> **Texto proporcionado**:
------------------------------------
Ahora, las cosas habían cambiado a peor. Llegaría a Melilla como prófugo capturado lo que implicaba un juicio militar donde probablemente seria condenado trabajos forzados. Aun cuando tratábamos de asustarle, no es seguro que el relato fuera ficción. Le avisamos que no era conveniente que relatase a nadie esta conversación.

Nos acercábamos a Ávila y le dijimos que se apeara en la estación donde le recogeríamos para llevarle al cuartel.  Le devolvimos la hoja de desplazamiento y el chaval nos dio las gracias con una amplia sonrisa. Había entendido nuestro mensaje…

Nosotros, los picoletos, nos desplazamos al último vagón con la intención de ver el andén sin ser vistos. Teníamos todo programado… Paró el tren, bajó el mozo… y surgió lo imprevisto: en vez de escapar ¡empezó a buscarnos! ¡no había entendido nada! Presos del pánico, para ocultarnos de su vista, saltamos al otro lado del tren sobre el balastro (saltar un desnivel de metro y medio con fusil, capa y tricornio es operación arriesgada que requiere motivación, habilidad y coordinación con tu compañero). Comenzamos nuestra huida desplazándonos penosamente en la oscuridad, resbalando sobre las piedras del balastro hacia una caseta situada más allá del andén, buscando refugio de la lluvia y del gallego. Al llegar casi al centro del andén, el tren tras el que nos ocultábamos arrancó, apareciendo luminoso el desolado andén. ¡Y el gallego permanecía allí!
------------------------------------
> **Datos extraídos**:

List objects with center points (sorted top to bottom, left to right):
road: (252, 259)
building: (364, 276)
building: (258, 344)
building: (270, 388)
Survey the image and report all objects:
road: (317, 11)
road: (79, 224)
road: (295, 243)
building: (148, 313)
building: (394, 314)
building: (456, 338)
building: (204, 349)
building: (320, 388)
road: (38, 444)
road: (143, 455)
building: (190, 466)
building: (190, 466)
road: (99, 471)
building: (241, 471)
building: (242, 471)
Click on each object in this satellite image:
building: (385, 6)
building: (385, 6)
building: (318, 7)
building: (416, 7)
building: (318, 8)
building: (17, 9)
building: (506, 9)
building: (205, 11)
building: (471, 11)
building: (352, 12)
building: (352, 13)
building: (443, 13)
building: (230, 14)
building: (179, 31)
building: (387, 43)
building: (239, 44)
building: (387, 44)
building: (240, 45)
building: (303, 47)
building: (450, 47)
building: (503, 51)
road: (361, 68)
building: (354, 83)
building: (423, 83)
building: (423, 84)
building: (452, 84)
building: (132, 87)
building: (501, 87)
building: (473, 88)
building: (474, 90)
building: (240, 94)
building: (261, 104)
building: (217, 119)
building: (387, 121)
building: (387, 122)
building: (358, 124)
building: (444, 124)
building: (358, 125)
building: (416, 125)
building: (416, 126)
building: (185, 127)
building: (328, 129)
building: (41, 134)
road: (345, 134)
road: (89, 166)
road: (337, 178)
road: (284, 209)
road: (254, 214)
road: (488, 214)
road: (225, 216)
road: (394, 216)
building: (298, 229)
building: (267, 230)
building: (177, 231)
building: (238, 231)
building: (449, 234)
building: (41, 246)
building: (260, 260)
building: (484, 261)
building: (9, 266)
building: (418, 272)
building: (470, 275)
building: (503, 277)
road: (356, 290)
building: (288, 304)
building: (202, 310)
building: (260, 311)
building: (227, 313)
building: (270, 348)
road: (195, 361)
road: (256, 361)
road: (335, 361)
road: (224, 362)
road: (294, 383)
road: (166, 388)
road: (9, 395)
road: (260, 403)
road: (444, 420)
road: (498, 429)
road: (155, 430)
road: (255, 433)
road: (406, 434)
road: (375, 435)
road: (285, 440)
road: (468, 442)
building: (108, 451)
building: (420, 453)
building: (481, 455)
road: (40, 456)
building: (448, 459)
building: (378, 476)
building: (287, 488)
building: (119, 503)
------------------------------------
> **Descripción del problema**: Copia sin cambios, del texto proporcionado, todo el fragmento que va desde "Ahora, las cosas" hasta "nadie esta conversación.".

> **Respuesta correcta**:
Ahora, las cosas habían cambiado a peor. Llegaría a Melilla como prófugo capturado lo que implicaba un juicio militar donde probablemente seria condenado trabajos forzados. Aun cuando tratábamos de asustarle, no es seguro que el relato fuera ficción. Le avisamos que no era conveniente que relatase a nadie esta conversación.